Nur beim Trinken teilt sich noch der Geschmack: "Weißbier, nein danke!" heißt es an einem Tresen. "Trübes Bier, das ham wer in der DDR gehabt." Ein angeschlagenes Emailleschild markiert am Finkenherd jene "sagenhafte Stelle, wo dem Sachsenherzoge Heinrich die deutsche Königswürde angeboten sein soll". Das holpert zwar, tut aber der Tatsache keinen Abbruch, dass hier 919 die deutsche Geschichte begann. Heinrichs Grab findet man droben in der zauberhaft ausgemalten Krypta der Stiftskirche St. Servatius neben dem seiner Frau Mathilde. Der klare romanische Bau, dessen Rundbögen auf fein ziselierten Kapitellen ruhen, birgt den Stiftsschatz der Kaiserin Theophanu aus Byzanz - darunter das mit feinen Elfenbeinschnitzereien und einer pflaumengroßen Gemme aus Amethyst verzierte Reliquiar mit dem Schenkel des Kirchenheiligen Servatius.

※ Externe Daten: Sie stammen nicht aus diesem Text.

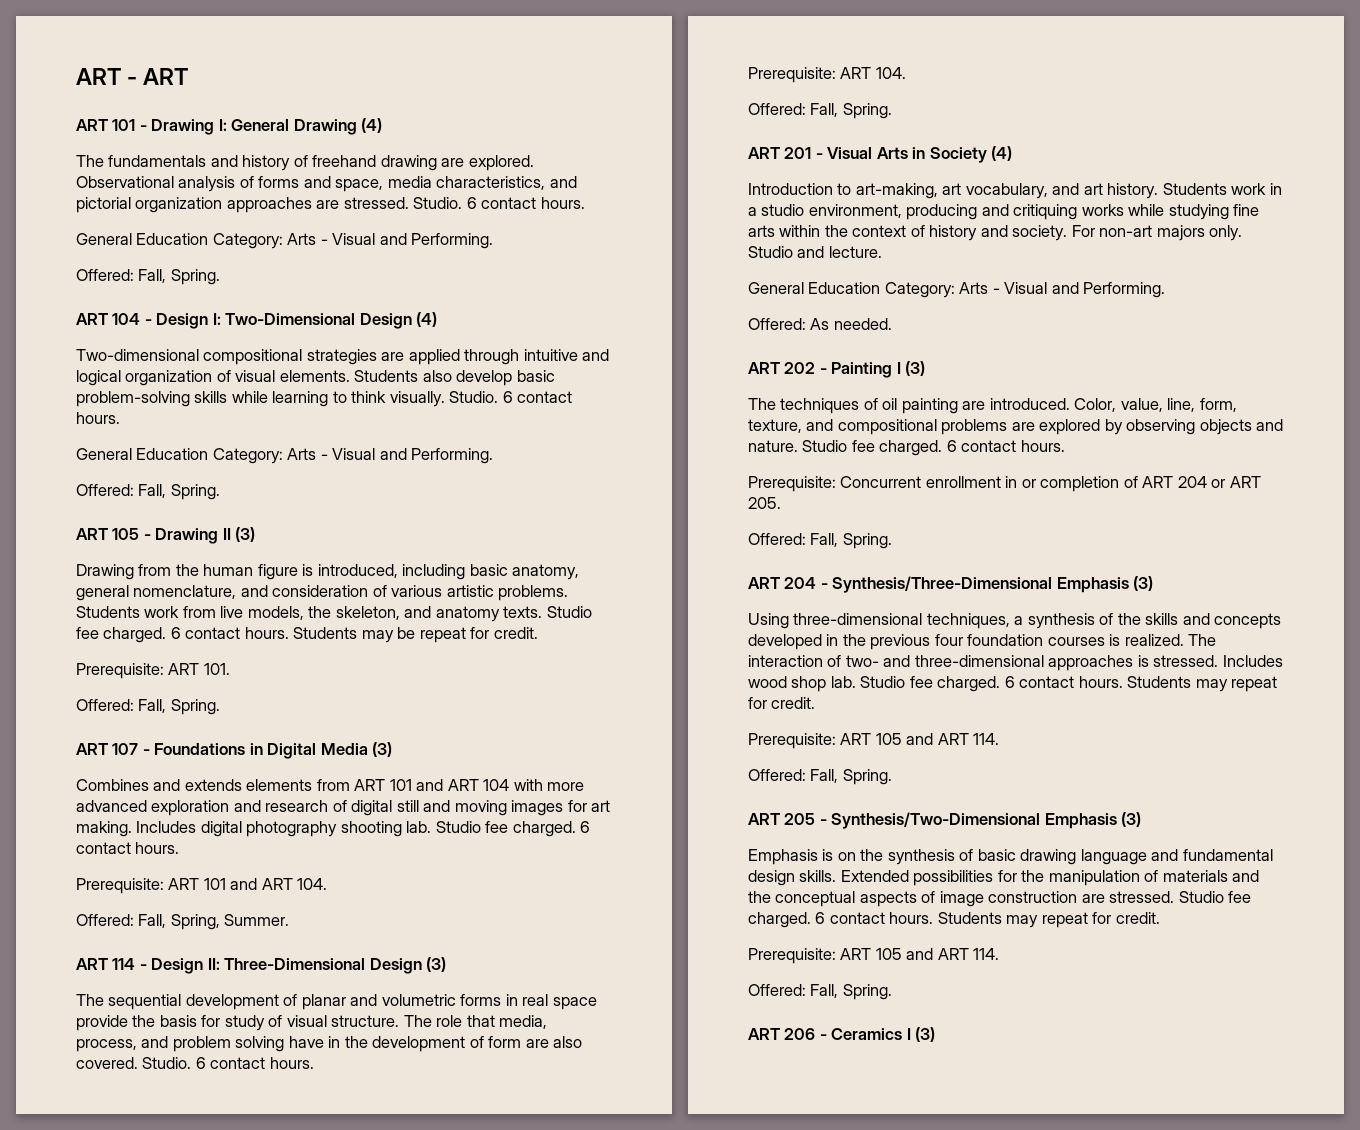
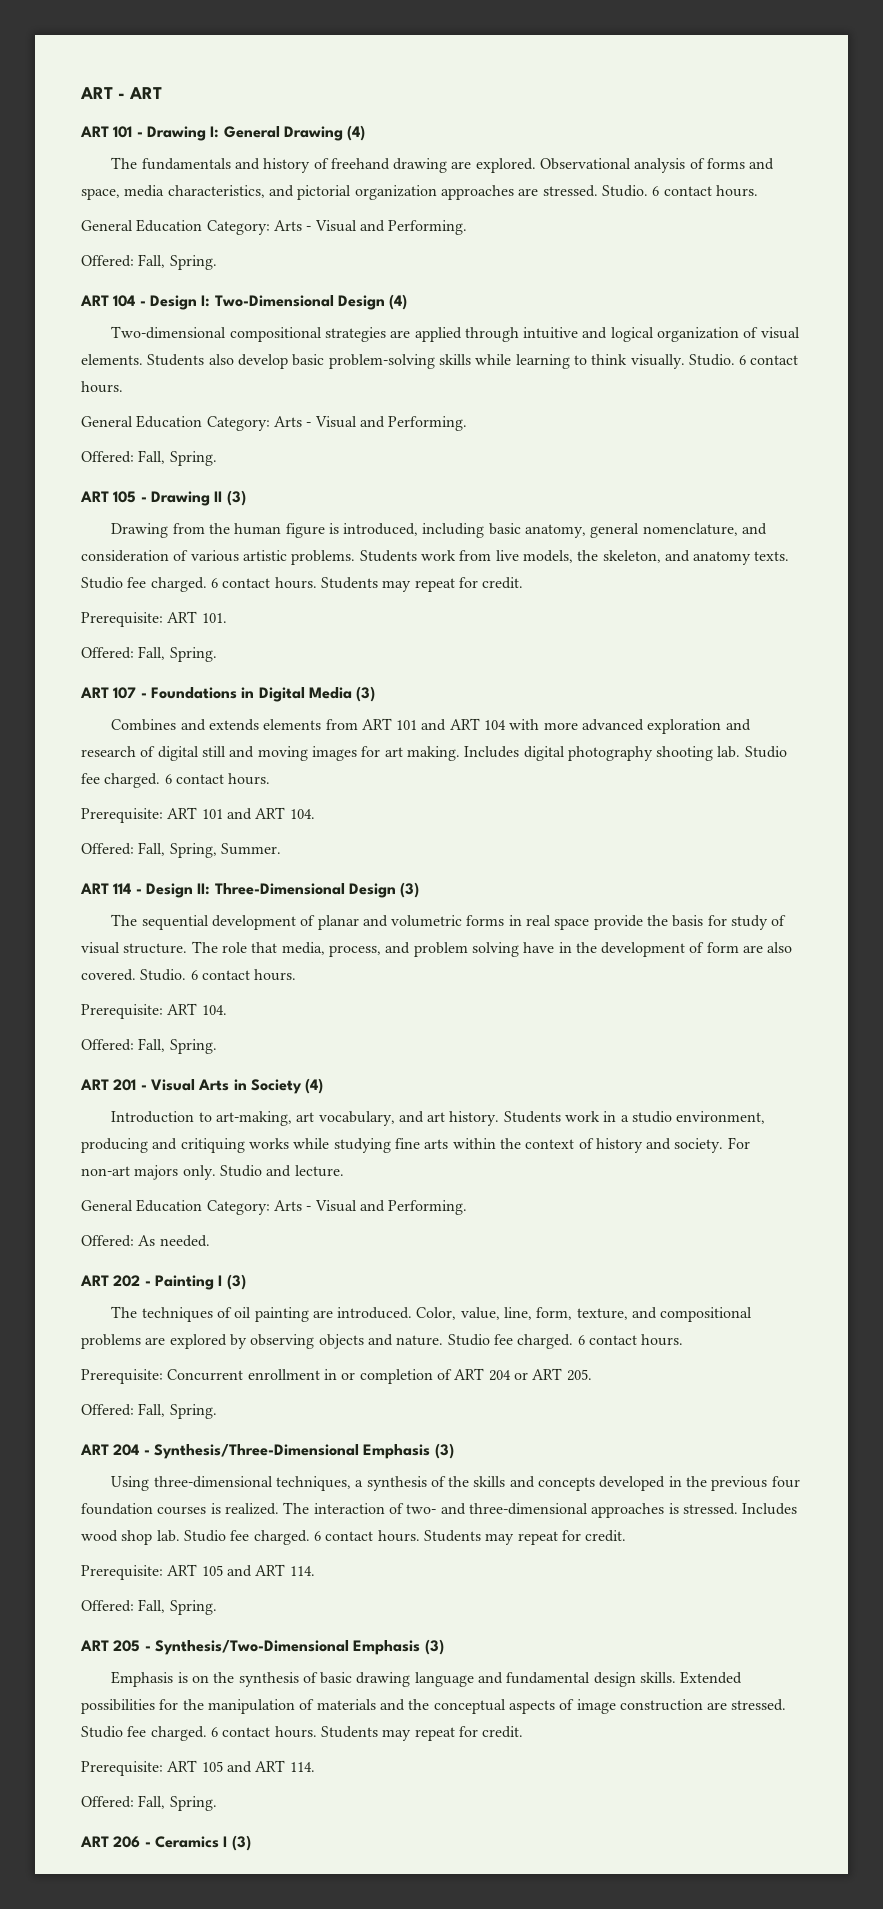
[397,627,416,639] be -> (412, 586) none

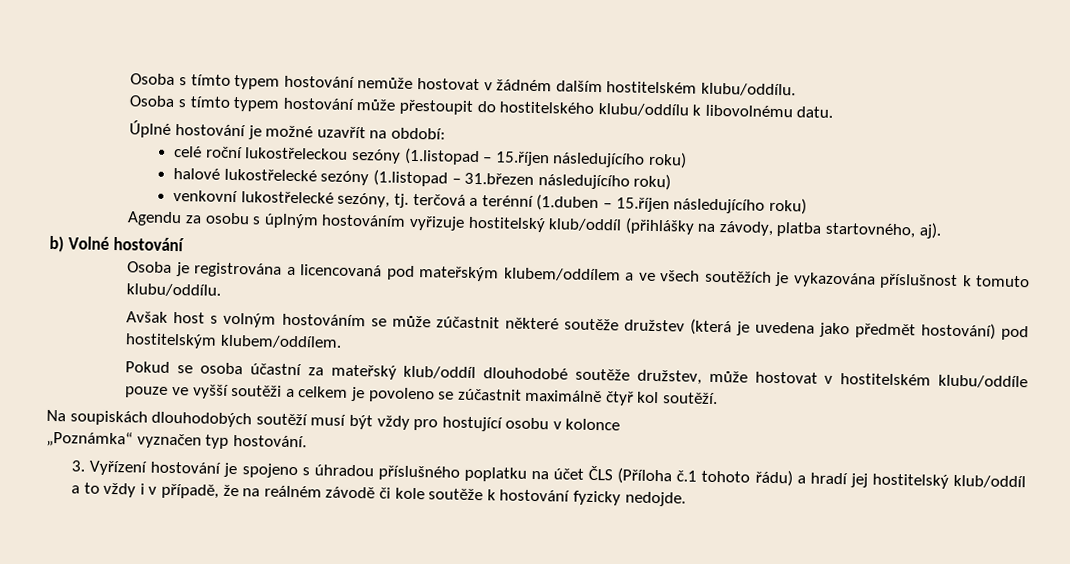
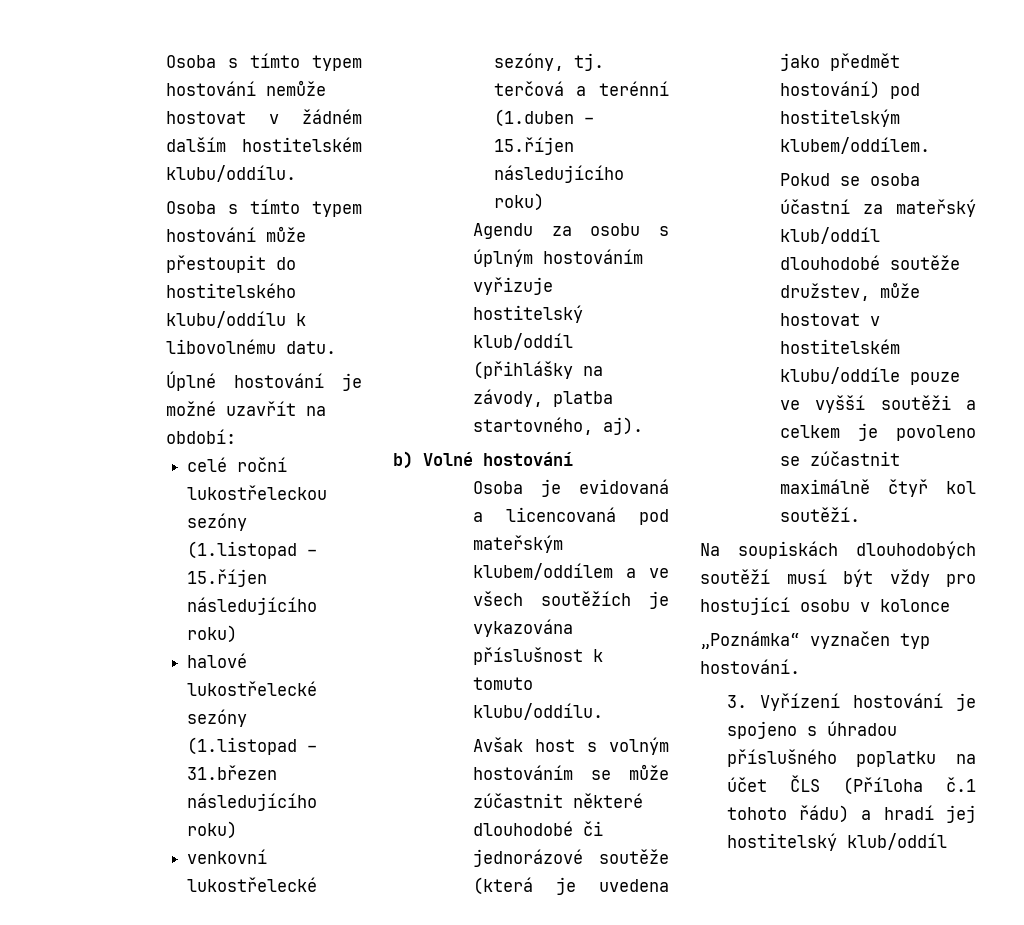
[194,262,283,278] registrována -> [579,479,669,494] evidovaná
[563,318,685,332] soutěže družstev -> [472,821,603,836] [472,849,669,867] dlouhodobé či jednorázové soutěže
[71,482,686,507] a to vždy i v případě, že na reálném závodě či kole soutěže k hostování fyzicky nedojde. -> (947, 841) none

In Gernrode an den Ausläufern des Harzes schiebt ein Mann seine Frau im Rollstuhl über die 1000Jahre alte Schwelle von St. Cyriakus. "Hier haben wir vor 40Jahren geheiratet", sagt er schnaufend. Wie ein roter Punkt sitzt sie still in dem seit ottonischer Zeit nahezu unveränderten Kirchenschiff, während er das Heilige Grab fotografiert. Von Ferne hört man die Dampfpfeife der ältesten Harzer Schmalspurbahn durch das Selketal.

Wie Urgestein sitzen die Gotteshäuser in einer nach dem Bombenkrieg neu erfundenen Stadt. Auf einer sandigen Achse stehen sich Romanik und Gotik gegenüber. Dort die Liebfrauenkirche, hier nach Reimser Vorbild der Dom. Orgelmusik füllt die Kathedrale bis hinauf zu den verspielten Kreuzrippen. Im Obergeschoss der Kreuzgangs ist einer der bedeutendsten Kirchenschätze der Welt ausgebreitet. 600 Pretiosen, aber schon eine allein wäre den Besuch wert: der romanische Abrahamsteppich von 1150 mit seinen sicher gesetzten archaischen Figuren.

Auf dem Brocken sind 20 Zentimeter Neuschnee gefallen. Statt zur Kultur zieht es die fröstelnden Touristen in Wernigerode zu Kaffee und Harzer Baumkuchen.

An der Silvesterikirche kreuzt noch einmal Goethe den Weg. 1777 hatte er dort den "wertherkranken" Pfarrerssohn besucht. Hinterher hatte der junge Mann seinen Lebensmut wieder und der Dichter stieg hinauf zu den faustischen Hexen vom Blocksberg.